> TASK INPUT:
-*-

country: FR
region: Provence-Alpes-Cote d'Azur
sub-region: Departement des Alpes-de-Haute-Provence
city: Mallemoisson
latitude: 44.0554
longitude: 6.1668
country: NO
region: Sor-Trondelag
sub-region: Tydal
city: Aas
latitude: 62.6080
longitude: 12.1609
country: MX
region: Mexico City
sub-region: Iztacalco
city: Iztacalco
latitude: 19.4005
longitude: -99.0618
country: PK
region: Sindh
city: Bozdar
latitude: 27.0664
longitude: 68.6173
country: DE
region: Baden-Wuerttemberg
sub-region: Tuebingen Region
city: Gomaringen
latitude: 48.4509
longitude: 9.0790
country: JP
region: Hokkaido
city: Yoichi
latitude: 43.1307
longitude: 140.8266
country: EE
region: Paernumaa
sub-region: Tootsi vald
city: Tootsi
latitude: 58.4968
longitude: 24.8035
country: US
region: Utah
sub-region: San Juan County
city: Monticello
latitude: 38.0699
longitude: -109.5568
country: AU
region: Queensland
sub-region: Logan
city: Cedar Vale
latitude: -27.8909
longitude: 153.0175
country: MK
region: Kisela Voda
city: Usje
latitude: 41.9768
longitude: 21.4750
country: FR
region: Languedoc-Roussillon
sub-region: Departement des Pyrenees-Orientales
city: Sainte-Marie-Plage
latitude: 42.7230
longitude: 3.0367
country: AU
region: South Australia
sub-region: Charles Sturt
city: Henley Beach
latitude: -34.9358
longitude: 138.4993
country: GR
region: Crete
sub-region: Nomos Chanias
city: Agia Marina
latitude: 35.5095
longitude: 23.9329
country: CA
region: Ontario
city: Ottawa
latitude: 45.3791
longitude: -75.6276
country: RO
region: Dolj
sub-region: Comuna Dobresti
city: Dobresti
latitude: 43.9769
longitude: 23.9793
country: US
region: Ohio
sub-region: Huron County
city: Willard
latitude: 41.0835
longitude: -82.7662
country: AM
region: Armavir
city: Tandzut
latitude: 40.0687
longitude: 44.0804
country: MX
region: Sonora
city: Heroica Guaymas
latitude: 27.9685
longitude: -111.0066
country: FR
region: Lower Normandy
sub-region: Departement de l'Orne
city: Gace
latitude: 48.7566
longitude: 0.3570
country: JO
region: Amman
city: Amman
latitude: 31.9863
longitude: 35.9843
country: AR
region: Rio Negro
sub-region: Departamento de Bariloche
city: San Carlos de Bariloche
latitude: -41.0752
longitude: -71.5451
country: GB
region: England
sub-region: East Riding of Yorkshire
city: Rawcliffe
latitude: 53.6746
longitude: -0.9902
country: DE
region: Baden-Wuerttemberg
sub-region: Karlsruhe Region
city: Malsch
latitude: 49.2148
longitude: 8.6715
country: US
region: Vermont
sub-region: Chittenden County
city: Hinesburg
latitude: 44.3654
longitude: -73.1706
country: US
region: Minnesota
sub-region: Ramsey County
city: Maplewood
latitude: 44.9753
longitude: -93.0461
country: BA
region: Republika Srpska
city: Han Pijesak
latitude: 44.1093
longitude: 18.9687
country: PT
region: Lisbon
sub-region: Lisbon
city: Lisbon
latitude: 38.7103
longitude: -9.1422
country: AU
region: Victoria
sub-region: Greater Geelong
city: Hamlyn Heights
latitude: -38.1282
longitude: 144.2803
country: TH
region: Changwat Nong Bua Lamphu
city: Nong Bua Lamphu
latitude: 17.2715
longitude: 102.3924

-*-

> EXERCISE DESCRIPTION:
Write out every line of the entries above as a JSON list of strings, one string per line, and leave out any blank lines.

> REPLY:
[
  "country: FR",
  "region: Provence-Alpes-Cote d'Azur",
  "sub-region: Departement des Alpes-de-Haute-Provence",
  "city: Mallemoisson",
  "latitude: 44.0554",
  "longitude: 6.1668",
  "country: NO",
  "region: Sor-Trondelag",
  "sub-region: Tydal",
  "city: Aas",
  "latitude: 62.6080",
  "longitude: 12.1609",
  "country: MX",
  "region: Mexico City",
  "sub-region: Iztacalco",
  "city: Iztacalco",
  "latitude: 19.4005",
  "longitude: -99.0618",
  "country: PK",
  "region: Sindh",
  "city: Bozdar",
  "latitude: 27.0664",
  "longitude: 68.6173",
  "country: DE",
  "region: Baden-Wuerttemberg",
  "sub-region: Tuebingen Region",
  "city: Gomaringen",
  "latitude: 48.4509",
  "longitude: 9.0790",
  "country: JP",
  "region: Hokkaido",
  "city: Yoichi",
  "latitude: 43.1307",
  "longitude: 140.8266",
  "country: EE",
  "region: Paernumaa",
  "sub-region: Tootsi vald",
  "city: Tootsi",
  "latitude: 58.4968",
  "longitude: 24.8035",
  "country: US",
  "region: Utah",
  "sub-region: San Juan County",
  "city: Monticello",
  "latitude: 38.0699",
  "longitude: -109.5568",
  "country: AU",
  "region: Queensland",
  "sub-region: Logan",
  "city: Cedar Vale",
  "latitude: -27.8909",
  "longitude: 153.0175",
  "country: MK",
  "region: Kisela Voda",
  "city: Usje",
  "latitude: 41.9768",
  "longitude: 21.4750",
  "country: FR",
  "region: Languedoc-Roussillon",
  "sub-region: Departement des Pyrenees-Orientales",
  "city: Sainte-Marie-Plage",
  "latitude: 42.7230",
  "longitude: 3.0367",
  "country: AU",
  "region: South Australia",
  "sub-region: Charles Sturt",
  "city: Henley Beach",
  "latitude: -34.9358",
  "longitude: 138.4993",
  "country: GR",
  "region: Crete",
  "sub-region: Nomos Chanias",
  "city: Agia Marina",
  "latitude: 35.5095",
  "longitude: 23.9329",
  "country: CA",
  "region: Ontario",
  "city: Ottawa",
  "latitude: 45.3791",
  "longitude: -75.6276",
  "country: RO",
  "region: Dolj",
  "sub-region: Comuna Dobresti",
  "city: Dobresti",
  "latitude: 43.9769",
  "longitude: 23.9793",
  "country: US",
  "region: Ohio",
  "sub-region: Huron County",
  "city: Willard",
  "latitude: 41.0835",
  "longitude: -82.7662",
  "country: AM",
  "region: Armavir",
  "city: Tandzut",
  "latitude: 40.0687",
  "longitude: 44.0804",
  "country: MX",
  "region: Sonora",
  "city: Heroica Guaymas",
  "latitude: 27.9685",
  "longitude: -111.0066",
  "country: FR",
  "region: Lower Normandy",
  "sub-region: Departement de l'Orne",
  "city: Gace",
  "latitude: 48.7566",
  "longitude: 0.3570",
  "country: JO",
  "region: Amman",
  "city: Amman",
  "latitude: 31.9863",
  "longitude: 35.9843",
  "country: AR",
  "region: Rio Negro",
  "sub-region: Departamento de Bariloche",
  "city: San Carlos de Bariloche",
  "latitude: -41.0752",
  "longitude: -71.5451",
  "country: GB",
  "region: England",
  "sub-region: East Riding of Yorkshire",
  "city: Rawcliffe",
  "latitude: 53.6746",
  "longitude: -0.9902",
  "country: DE",
  "region: Baden-Wuerttemberg",
  "sub-region: Karlsruhe Region",
  "city: Malsch",
  "latitude: 49.2148",
  "longitude: 8.6715",
  "country: US",
  "region: Vermont",
  "sub-region: Chittenden County",
  "city: Hinesburg",
  "latitude: 44.3654",
  "longitude: -73.1706",
  "country: US",
  "region: Minnesota",
  "sub-region: Ramsey County",
  "city: Maplewood",
  "latitude: 44.9753",
  "longitude: -93.0461",
  "country: BA",
  "region: Republika Srpska",
  "city: Han Pijesak",
  "latitude: 44.1093",
  "longitude: 18.9687",
  "country: PT",
  "region: Lisbon",
  "sub-region: Lisbon",
  "city: Lisbon",
  "latitude: 38.7103",
  "longitude: -9.1422",
  "country: AU",
  "region: Victoria",
  "sub-region: Greater Geelong",
  "city: Hamlyn Heights",
  "latitude: -38.1282",
  "longitude: 144.2803",
  "country: TH",
  "region: Changwat Nong Bua Lamphu",
  "city: Nong Bua Lamphu",
  "latitude: 17.2715",
  "longitude: 102.3924"
]